- **Problem details**:
Copy the lines below word for word, leaving out the pictures.

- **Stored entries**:
____
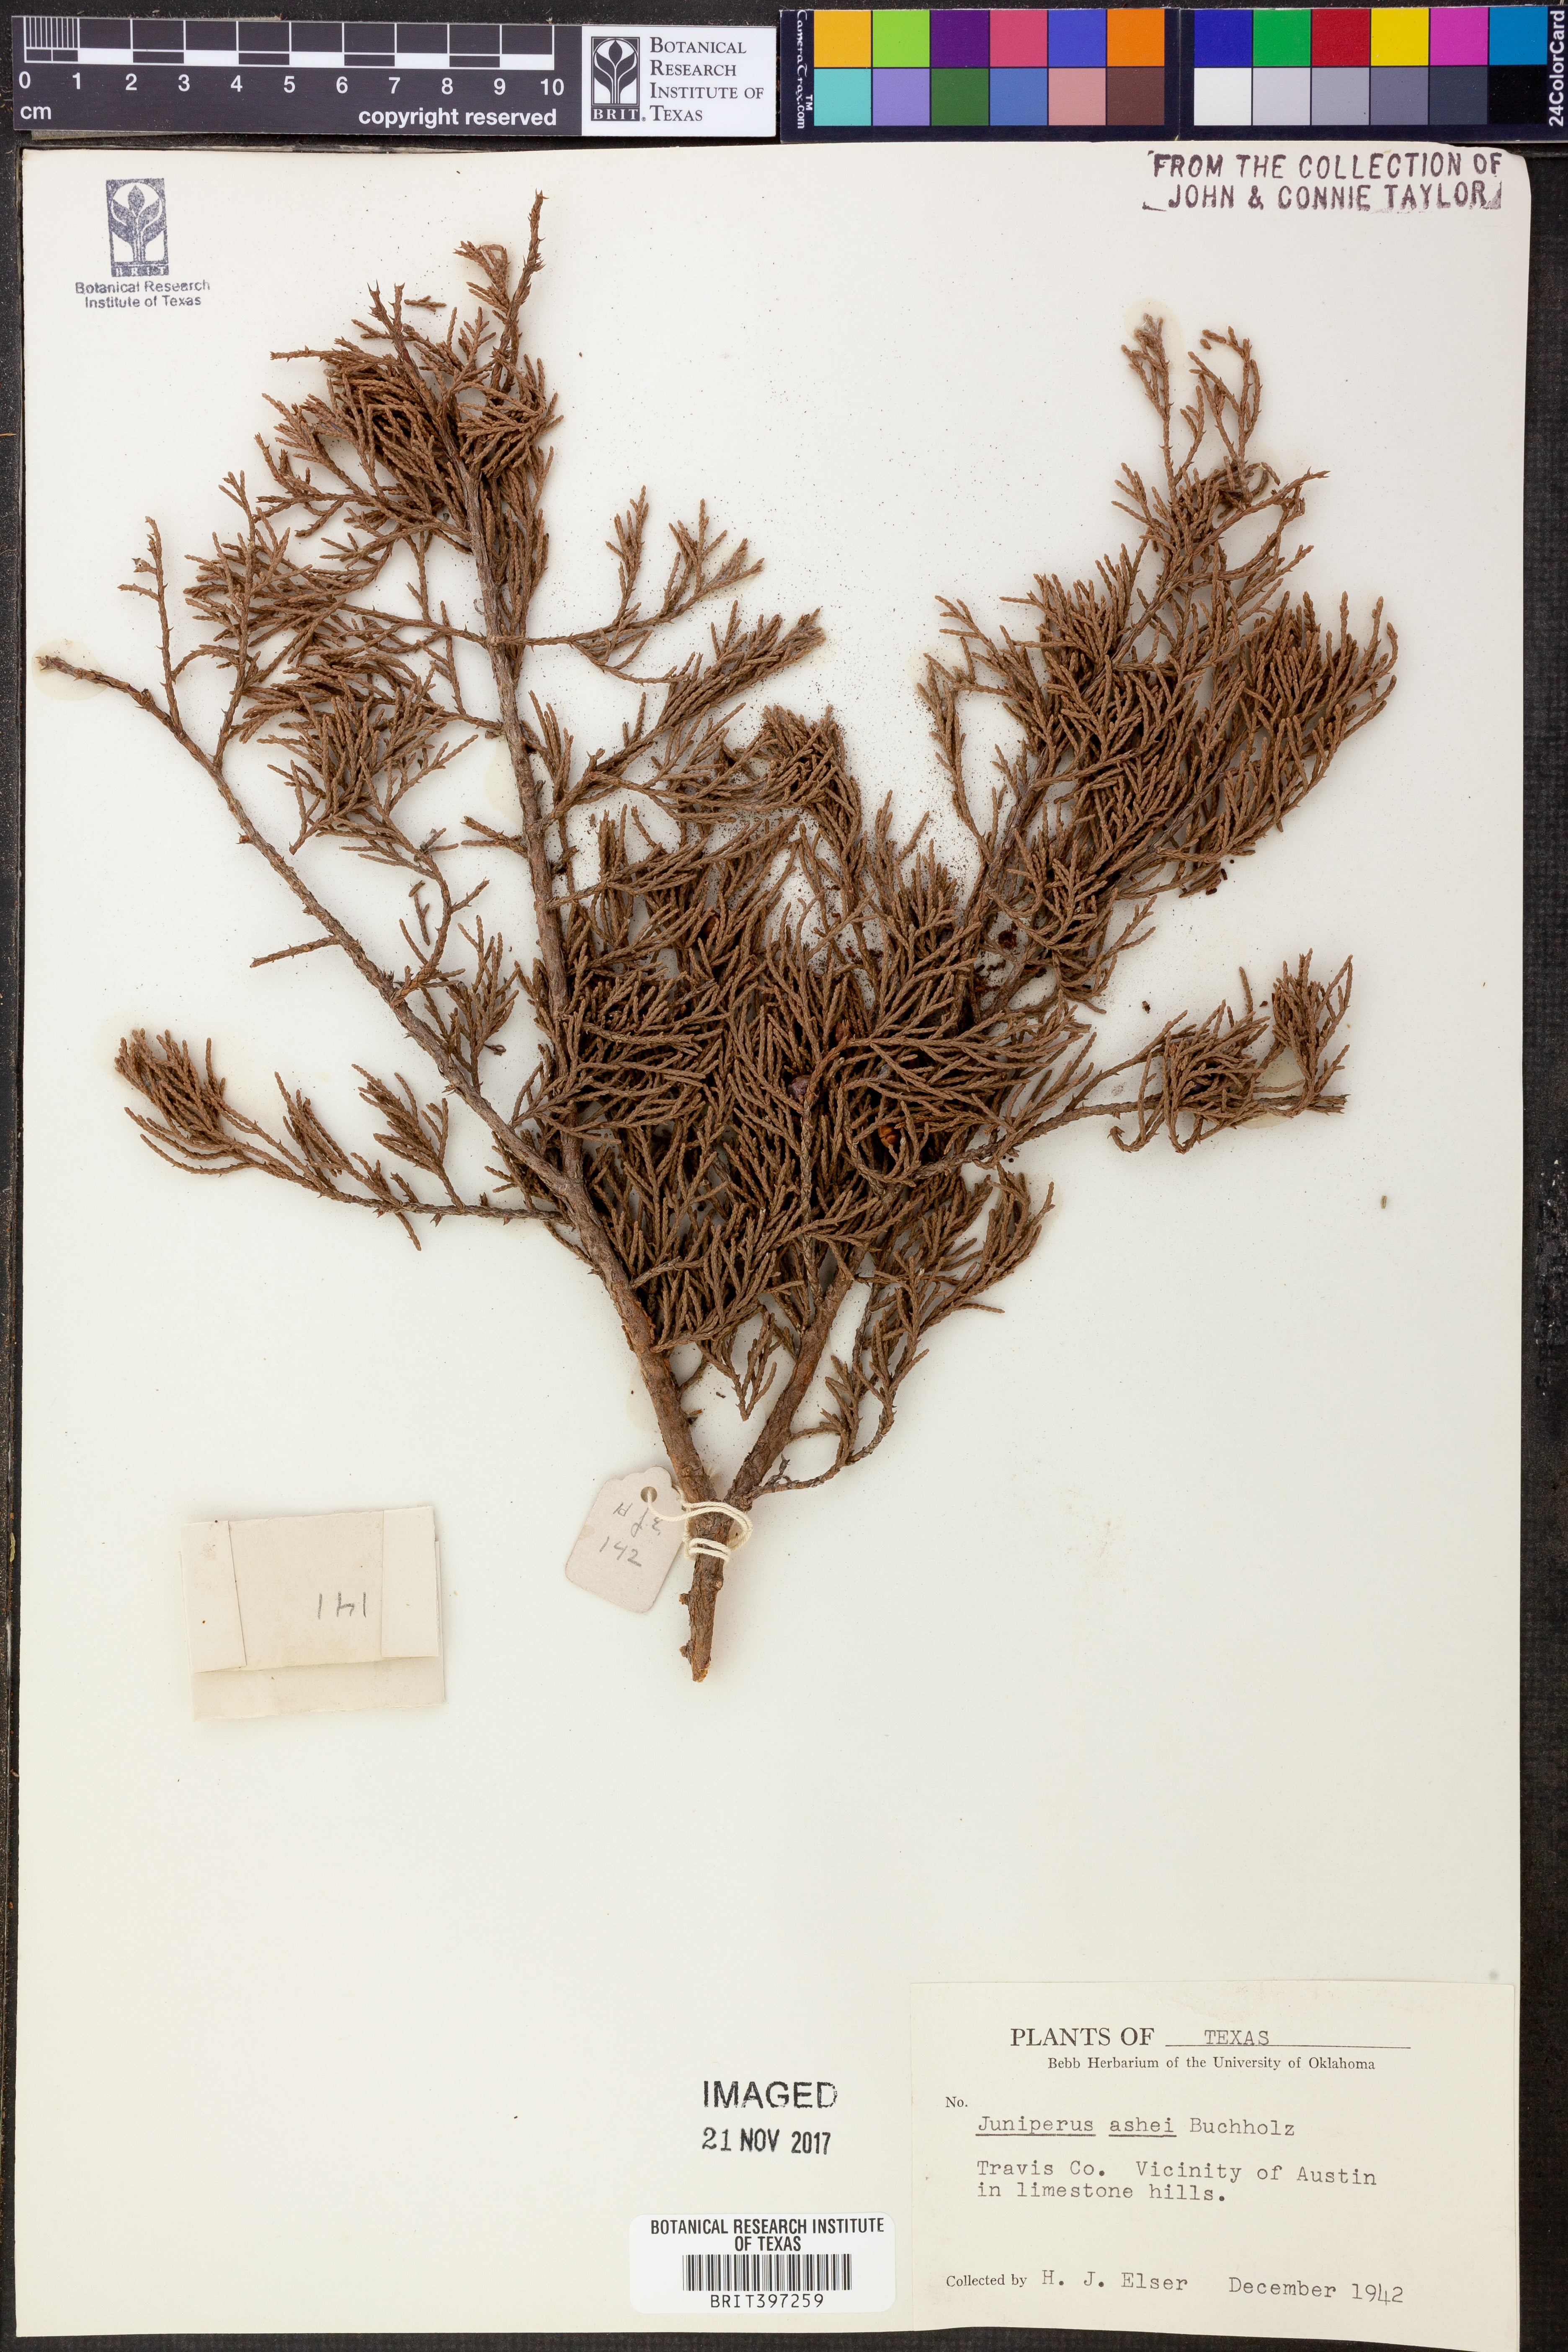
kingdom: Plantae
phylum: Tracheophyta
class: Pinopsida
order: Pinales
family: Cupressaceae
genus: Juniperus
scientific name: Juniperus ashei
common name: Mexican juniper
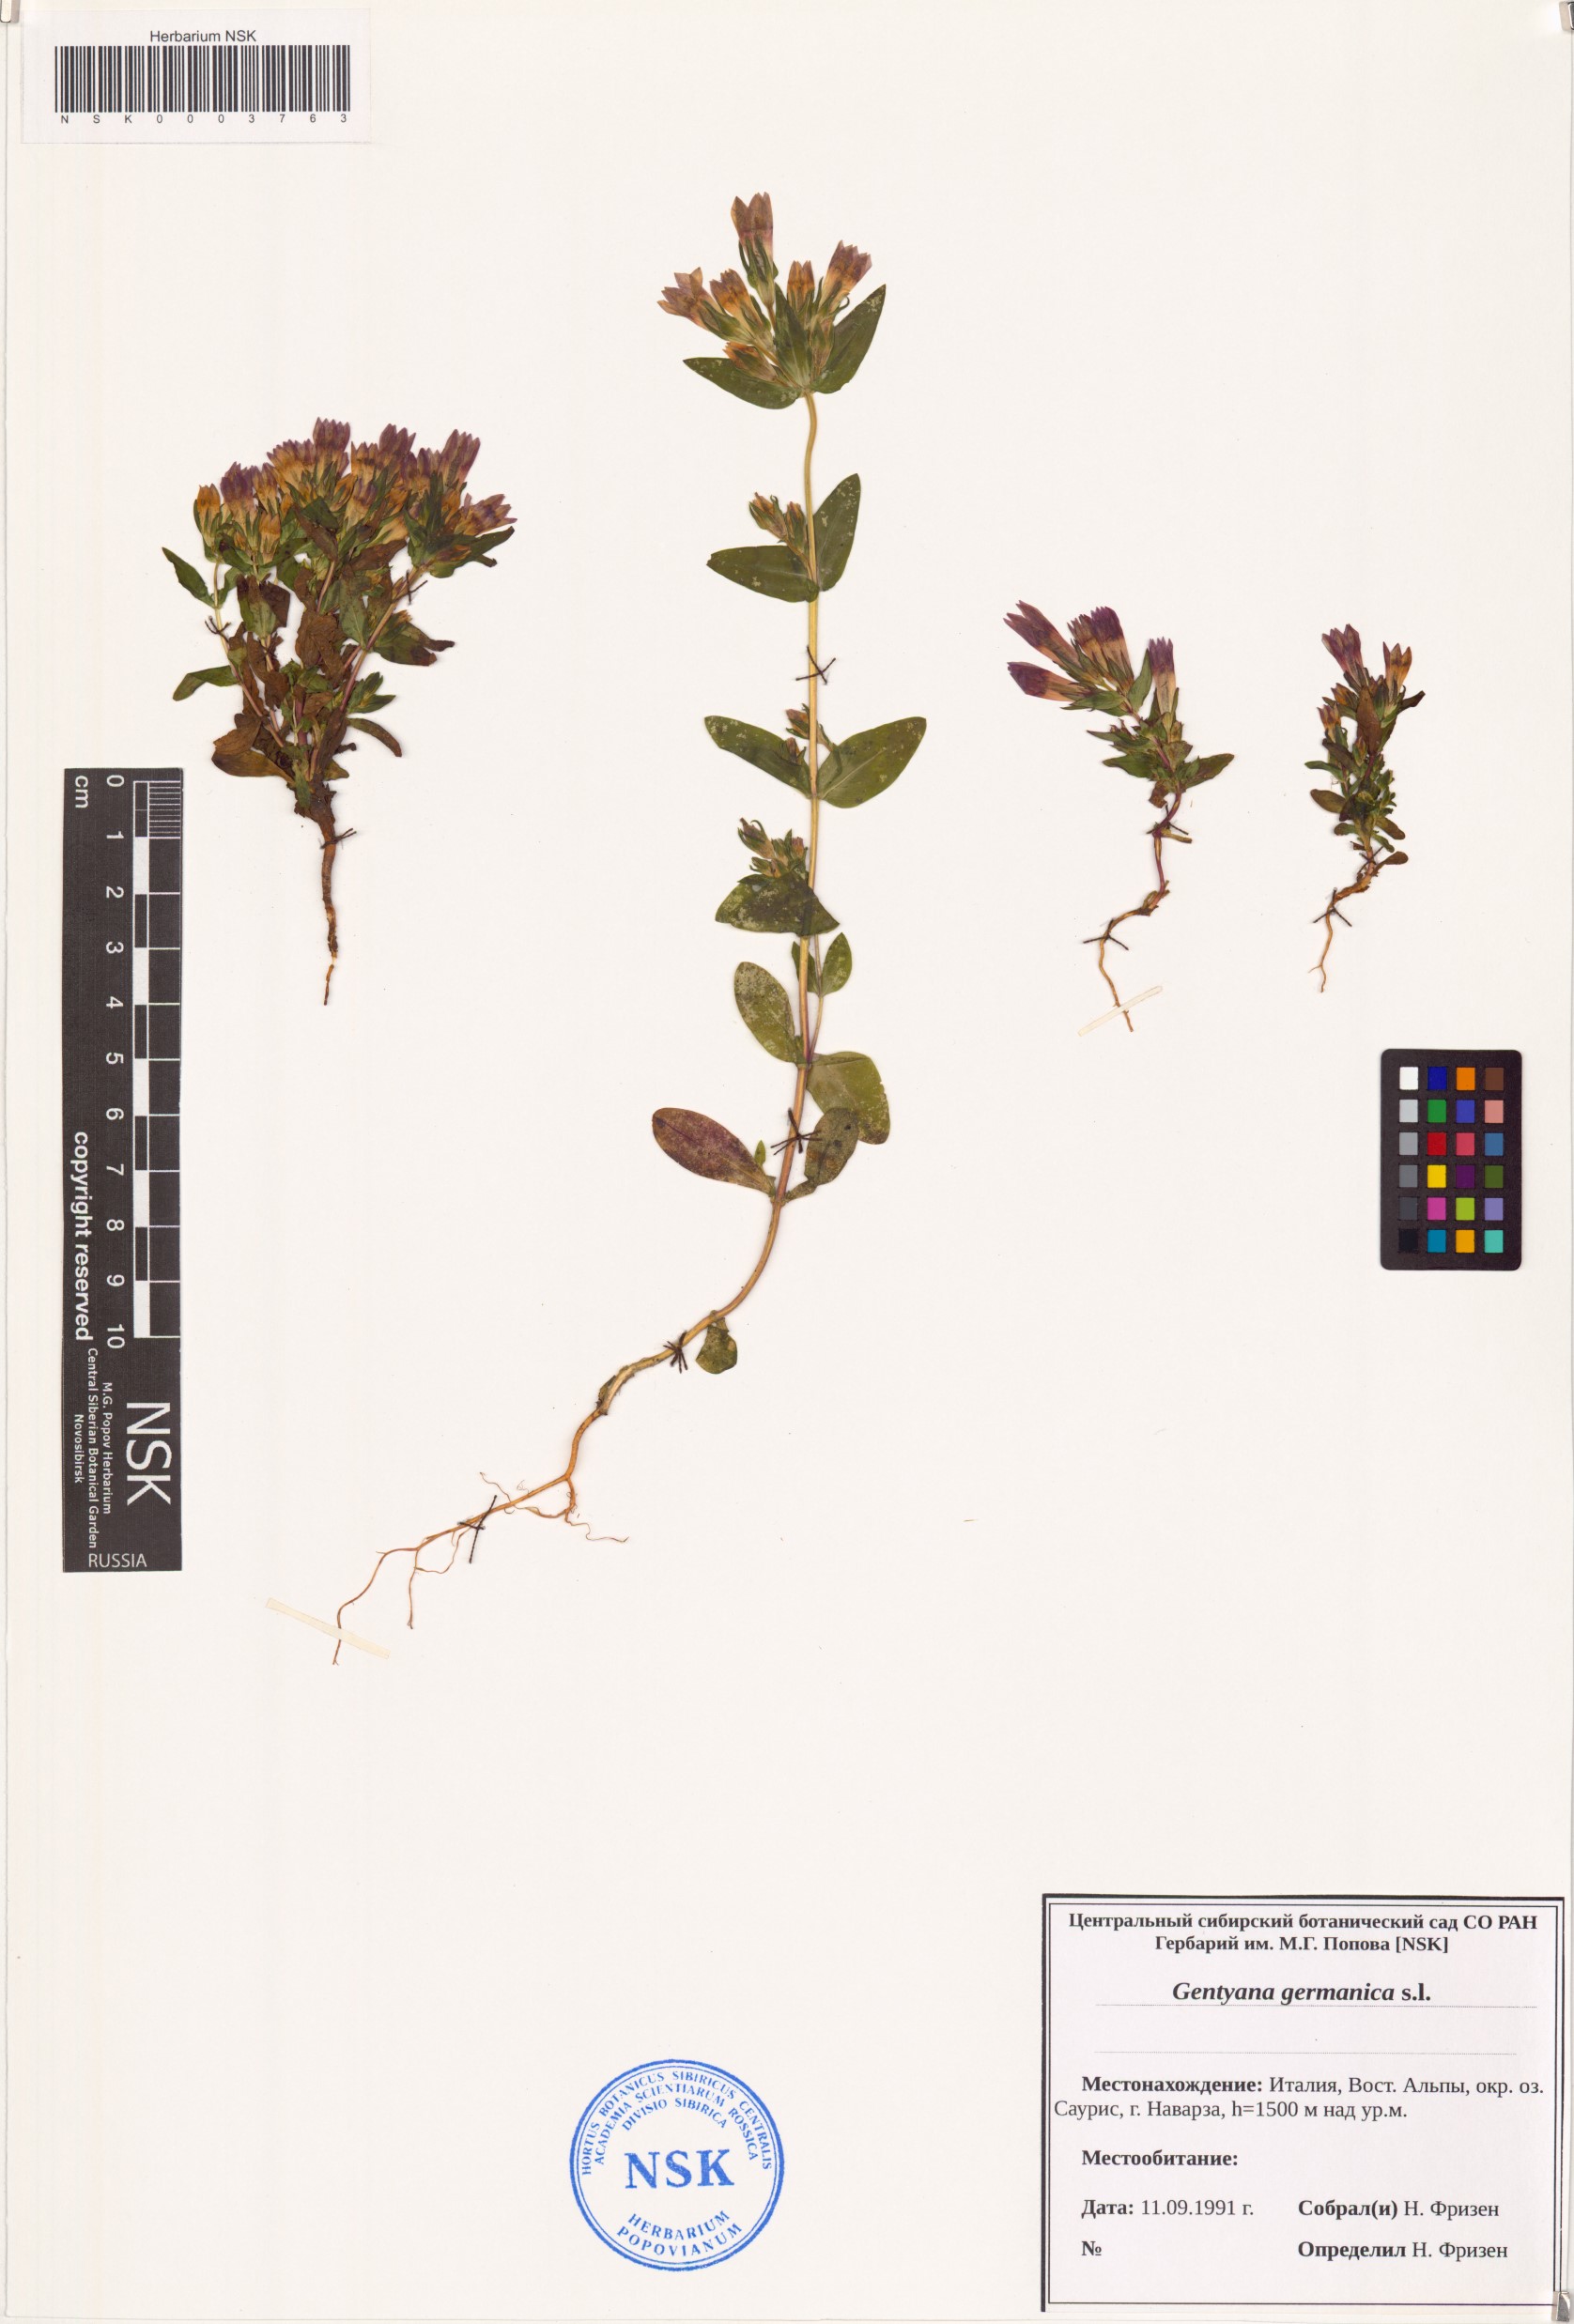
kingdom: Plantae
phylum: Tracheophyta
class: Magnoliopsida
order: Gentianales
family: Gentianaceae
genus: Gentianella
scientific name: Gentianella germanica
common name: Chiltern-gentian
____
- **Task result**:
kingdom: Plantae
phylum: Tracheophyta
class: Pinopsida
order: Pinales
family: Cupressaceae
genus: Juniperus
scientific name: Juniperus ashei
common name: Mexican juniper
kingdom: Plantae
phylum: Tracheophyta
class: Magnoliopsida
order: Gentianales
family: Gentianaceae
genus: Gentianella
scientific name: Gentianella germanica
common name: Chiltern-gentian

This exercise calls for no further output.